In 2015, I rode my bicycle a thousand miles across the Great Plains, from Minneapolis to Malta, Montana. I was riding with Bike The US For MS on their cross country trip from Bar Harbor, Maine, to Seattle.

As we headed into North Dakota, some of the riders in the group despaired at the miles of unrelenting sameness, and tried to ease their way across the expanse with the aid of earbuds and rock music.

But I loved the silence and stillness of long, straight roads that stretched through open land to the horizon. It wasn’t boring. It just had a longer rhythm and cadence that required me to adjust mine to it rather expecting it to accommodate mine.

It also had a deeper lesson to teach. It was a lesson I’d learned and relearned many times over while studying taijiquan.

It’s not about speed, it’s about stillness and being present. It’s about knowing the difference between surrendering and giving up. The truth is, no matter how fast we pedaled, it was going to take us several days to cross the Dakota prairie. And once across, there was still Montana. Fighting the landscape was not a battle we were going to win. But embracing it presented gifts we couldn’t lose.

In taijiquan, there’s a principle called wuwei, which translates to “actionless action” or “empty stepping.” The name taijiquan itself literally means “Supreme Ultimate Fist”—the kind of name you’d expect from a martial art. And yet, taiji draws its power and strength from wuwei, which is the absence of effort.

This paradox goes to the heart of why taiji is often called meditation in motion. The taiji forms are designed to be effortless, their slow, fluid movements an out-picturing of inner stillness. When they are, when I’m actually practicing wuwei and not fighting miles of unchanging landscape and other dragons, that stillness amplifies and cultivates qi energy dramatically. Rather than exhausting, actionless action can be sustained indefinitely, and is, by its nature, restorative.

This is certainly true in cycling. At the heart of all the movement generated on a bicycle is stillness. If I’m holding unnecessary tension, or making extraneous movements unrelated to or misaligned with my pedal strokes, I expend far more energy to accomplish the same result, and arrive exhausted.

On the other hand, if I keep every muscle relaxed that’s not immediately needed for movement, and keep my body still, except for my pumping legs, I can sustain my energy far longer, and am much stronger when faced with the challenge of a long climb.

I’ve been on two other multi-day rides with BTUSFMS—from Seattle to the California Redwoods, and from the Redwoods to San Francisco. That terrain is definitely not unchanging. Or flat. It provides its own lessons in wuwei, in empty pedaling.

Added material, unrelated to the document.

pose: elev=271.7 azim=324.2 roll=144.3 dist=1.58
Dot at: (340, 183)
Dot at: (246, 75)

Learning the dance of rhythm and cadence, power and pacing, gearing and timing on a winding road of rolling hills and long climbs and descents is a more active form of meditation than the contemplative reverie of the Great Plains. But it is a meditation. Or can be.

Finding a sustainable and effortless cadence, using momentum, timing and terrain to smooth the ride are all part of keeping the body relaxed and still in the saddle. And when it all works together, when my mind and body and bike are all in sync and we’re riding through the living terrain as one organic whole, a meditative stillness permeates the entire experience.

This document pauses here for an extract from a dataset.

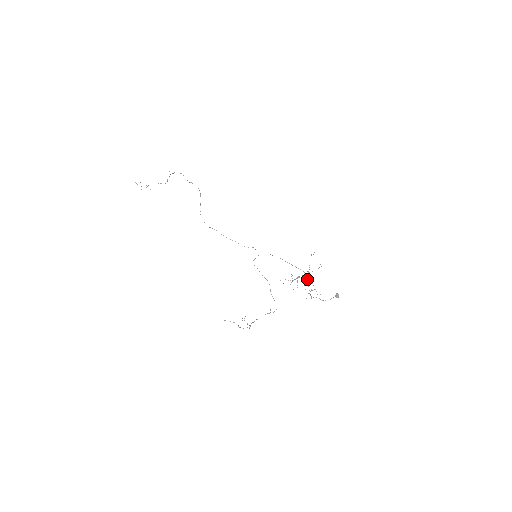
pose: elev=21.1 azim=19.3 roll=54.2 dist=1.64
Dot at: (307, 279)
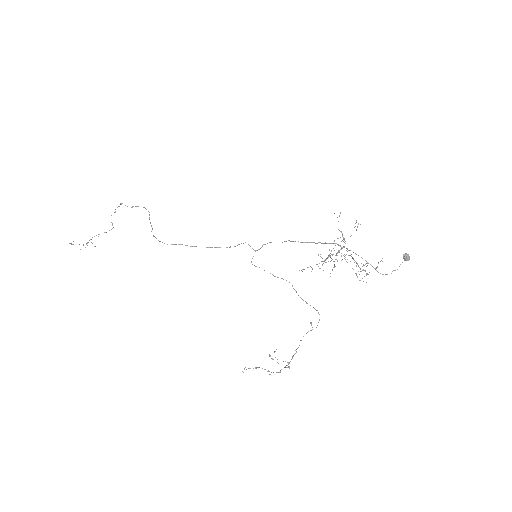
Dot at: occluded
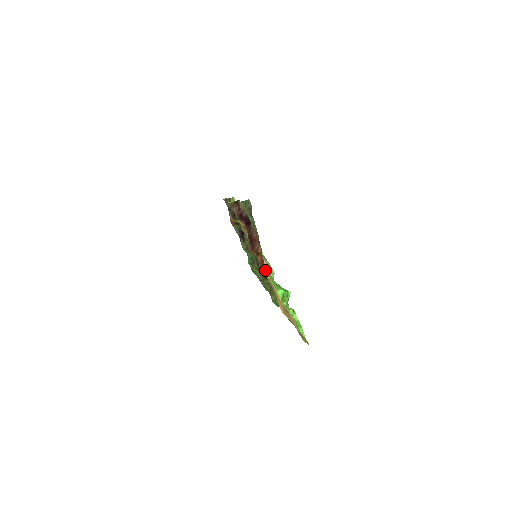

Both taiji and cycling are about the simplicity of stillness in motion. It’s a magical and transformative combination when we empty ourselves of unnecessary effort and action. It’s a little like the Buddhist practice of abandoning the unskillful—letting go of those things or ideas or patterns of behavior that don’t contribute to our essential being and the task in front of us.

Surprisingly, when we do, we arrive unrushed, unhurried, and filled to overflowing—often more quickly than we realized. But then, as Richard Bach wrote in Jonathan Livingston Seagull, “Perfect speed, my son, is being there.”